**REQUEST:**
Show every line of the material below that contains the string "rules".

**DATA SECTION:**

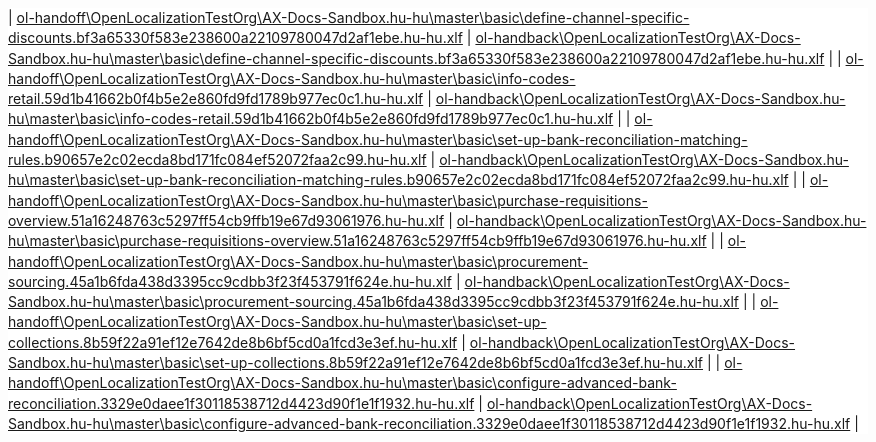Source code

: | [ol-handoff\OpenLocalizationTestOrg\AX-Docs-Sandbox.hu-hu\master\basic\define-channel-specific-discounts.bf3a65330f583e238600a22109780047d2af1ebe.hu-hu.xlf](https://github.com/OpenLocalizationTestOrg/AX-Docs-Sandbox.handoff/blob/0dad698ae60ce08f750717f2e95429b668510d57/ol-handoff/OpenLocalizationTestOrg/AX-Docs-Sandbox.hu-hu/master/basic/define-channel-specific-discounts.bf3a65330f583e238600a22109780047d2af1ebe.hu-hu.xlf) | [ol-handback\OpenLocalizationTestOrg\AX-Docs-Sandbox.hu-hu\master\basic\define-channel-specific-discounts.bf3a65330f583e238600a22109780047d2af1ebe.hu-hu.xlf](https://github.com/OpenLocalizationTestOrg/AX-Docs-Sandbox.handback/blob/a20ab843b7ca9c7d16b0d3c100275e05c207d6d4/ol-handback/OpenLocalizationTestOrg/AX-Docs-Sandbox.hu-hu/master/basic/define-channel-specific-discounts.bf3a65330f583e238600a22109780047d2af1ebe.hu-hu.xlf) | 
| [ol-handoff\OpenLocalizationTestOrg\AX-Docs-Sandbox.hu-hu\master\basic\info-codes-retail.59d1b41662b0f4b5e2e860fd9fd1789b977ec0c1.hu-hu.xlf](https://github.com/OpenLocalizationTestOrg/AX-Docs-Sandbox.handoff/blob/0dad698ae60ce08f750717f2e95429b668510d57/ol-handoff/OpenLocalizationTestOrg/AX-Docs-Sandbox.hu-hu/master/basic/info-codes-retail.59d1b41662b0f4b5e2e860fd9fd1789b977ec0c1.hu-hu.xlf) | [ol-handback\OpenLocalizationTestOrg\AX-Docs-Sandbox.hu-hu\master\basic\info-codes-retail.59d1b41662b0f4b5e2e860fd9fd1789b977ec0c1.hu-hu.xlf](https://github.com/OpenLocalizationTestOrg/AX-Docs-Sandbox.handback/blob/a20ab843b7ca9c7d16b0d3c100275e05c207d6d4/ol-handback/OpenLocalizationTestOrg/AX-Docs-Sandbox.hu-hu/master/basic/info-codes-retail.59d1b41662b0f4b5e2e860fd9fd1789b977ec0c1.hu-hu.xlf) | 
| [ol-handoff\OpenLocalizationTestOrg\AX-Docs-Sandbox.hu-hu\master\basic\set-up-bank-reconciliation-matching-rules.b90657e2c02ecda8bd171fc084ef52072faa2c99.hu-hu.xlf](https://github.com/OpenLocalizationTestOrg/AX-Docs-Sandbox.handoff/blob/0dad698ae60ce08f750717f2e95429b668510d57/ol-handoff/OpenLocalizationTestOrg/AX-Docs-Sandbox.hu-hu/master/basic/set-up-bank-reconciliation-matching-rules.b90657e2c02ecda8bd171fc084ef52072faa2c99.hu-hu.xlf) | [ol-handback\OpenLocalizationTestOrg\AX-Docs-Sandbox.hu-hu\master\basic\set-up-bank-reconciliation-matching-rules.b90657e2c02ecda8bd171fc084ef52072faa2c99.hu-hu.xlf](https://github.com/OpenLocalizationTestOrg/AX-Docs-Sandbox.handback/blob/a20ab843b7ca9c7d16b0d3c100275e05c207d6d4/ol-handback/OpenLocalizationTestOrg/AX-Docs-Sandbox.hu-hu/master/basic/set-up-bank-reconciliation-matching-rules.b90657e2c02ecda8bd171fc084ef52072faa2c99.hu-hu.xlf) | 
| [ol-handoff\OpenLocalizationTestOrg\AX-Docs-Sandbox.hu-hu\master\basic\purchase-requisitions-overview.51a16248763c5297ff54cb9ffb19e67d93061976.hu-hu.xlf](https://github.com/OpenLocalizationTestOrg/AX-Docs-Sandbox.handoff/blob/0dad698ae60ce08f750717f2e95429b668510d57/ol-handoff/OpenLocalizationTestOrg/AX-Docs-Sandbox.hu-hu/master/basic/purchase-requisitions-overview.51a16248763c5297ff54cb9ffb19e67d93061976.hu-hu.xlf) | [ol-handback\OpenLocalizationTestOrg\AX-Docs-Sandbox.hu-hu\master\basic\purchase-requisitions-overview.51a16248763c5297ff54cb9ffb19e67d93061976.hu-hu.xlf](https://github.com/OpenLocalizationTestOrg/AX-Docs-Sandbox.handback/blob/a20ab843b7ca9c7d16b0d3c100275e05c207d6d4/ol-handback/OpenLocalizationTestOrg/AX-Docs-Sandbox.hu-hu/master/basic/purchase-requisitions-overview.51a16248763c5297ff54cb9ffb19e67d93061976.hu-hu.xlf) | 
| [ol-handoff\OpenLocalizationTestOrg\AX-Docs-Sandbox.hu-hu\master\basic\procurement-sourcing.45a1b6fda438d3395cc9cdbb3f23f453791f624e.hu-hu.xlf](https://github.com/OpenLocalizationTestOrg/AX-Docs-Sandbox.handoff/blob/0dad698ae60ce08f750717f2e95429b668510d57/ol-handoff/OpenLocalizationTestOrg/AX-Docs-Sandbox.hu-hu/master/basic/procurement-sourcing.45a1b6fda438d3395cc9cdbb3f23f453791f624e.hu-hu.xlf) | [ol-handback\OpenLocalizationTestOrg\AX-Docs-Sandbox.hu-hu\master\basic\procurement-sourcing.45a1b6fda438d3395cc9cdbb3f23f453791f624e.hu-hu.xlf](https://github.com/OpenLocalizationTestOrg/AX-Docs-Sandbox.handback/blob/a20ab843b7ca9c7d16b0d3c100275e05c207d6d4/ol-handback/OpenLocalizationTestOrg/AX-Docs-Sandbox.hu-hu/master/basic/procurement-sourcing.45a1b6fda438d3395cc9cdbb3f23f453791f624e.hu-hu.xlf) | 
| [ol-handoff\OpenLocalizationTestOrg\AX-Docs-Sandbox.hu-hu\master\basic\set-up-collections.8b59f22a91ef12e7642de8b6bf5cd0a1fcd3e3ef.hu-hu.xlf](https://github.com/OpenLocalizationTestOrg/AX-Docs-Sandbox.handoff/blob/0dad698ae60ce08f750717f2e95429b668510d57/ol-handoff/OpenLocalizationTestOrg/AX-Docs-Sandbox.hu-hu/master/basic/set-up-collections.8b59f22a91ef12e7642de8b6bf5cd0a1fcd3e3ef.hu-hu.xlf) | [ol-handback\OpenLocalizationTestOrg\AX-Docs-Sandbox.hu-hu\master\basic\set-up-collections.8b59f22a91ef12e7642de8b6bf5cd0a1fcd3e3ef.hu-hu.xlf](https://github.com/OpenLocalizationTestOrg/AX-Docs-Sandbox.handback/blob/a20ab843b7ca9c7d16b0d3c100275e05c207d6d4/ol-handback/OpenLocalizationTestOrg/AX-Docs-Sandbox.hu-hu/master/basic/set-up-collections.8b59f22a91ef12e7642de8b6bf5cd0a1fcd3e3ef.hu-hu.xlf) | 
| [ol-handoff\OpenLocalizationTestOrg\AX-Docs-Sandbox.hu-hu\master\basic\configure-advanced-bank-reconciliation.3329e0daee1f30118538712d4423d90f1e1f1932.hu-hu.xlf](https://github.com/OpenLocalizationTestOrg/AX-Docs-Sandbox.handoff/blob/0dad698ae60ce08f750717f2e95429b668510d57/ol-handoff/OpenLocalizationTestOrg/AX-Docs-Sandbox.hu-hu/master/basic/configure-advanced-bank-reconciliation.3329e0daee1f30118538712d4423d90f1e1f1932.hu-hu.xlf) | [ol-handback\OpenLocalizationTestOrg\AX-Docs-Sandbox.hu-hu\master\basic\configure-advanced-bank-reconciliation.3329e0daee1f30118538712d4423d90f1e1f1932.hu-hu.xlf](https://github.com/OpenLocalizationTestOrg/AX-Docs-Sandbox.handback/blob/a20ab843b7ca9c7d16b0d3c100275e05c207d6d4/ol-handback/OpenLocalizationTestOrg/AX-Docs-Sandbox.hu-hu/master/basic/configure-advanced-bank-reconciliation.3329e0daee1f30118538712d4423d90f1e1f1932.hu-hu.xlf) |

**ANSWER BOX:**
| [ol-handoff\OpenLocalizationTestOrg\AX-Docs-Sandbox.hu-hu\master\basic\set-up-bank-reconciliation-matching-rules.b90657e2c02ecda8bd171fc084ef52072faa2c99.hu-hu.xlf](https://github.com/OpenLocalizationTestOrg/AX-Docs-Sandbox.handoff/blob/0dad698ae60ce08f750717f2e95429b668510d57/ol-handoff/OpenLocalizationTestOrg/AX-Docs-Sandbox.hu-hu/master/basic/set-up-bank-reconciliation-matching-rules.b90657e2c02ecda8bd171fc084ef52072faa2c99.hu-hu.xlf) | [ol-handback\OpenLocalizationTestOrg\AX-Docs-Sandbox.hu-hu\master\basic\set-up-bank-reconciliation-matching-rules.b90657e2c02ecda8bd171fc084ef52072faa2c99.hu-hu.xlf](https://github.com/OpenLocalizationTestOrg/AX-Docs-Sandbox.handback/blob/a20ab843b7ca9c7d16b0d3c100275e05c207d6d4/ol-handback/OpenLocalizationTestOrg/AX-Docs-Sandbox.hu-hu/master/basic/set-up-bank-reconciliation-matching-rules.b90657e2c02ecda8bd171fc084ef52072faa2c99.hu-hu.xlf) | 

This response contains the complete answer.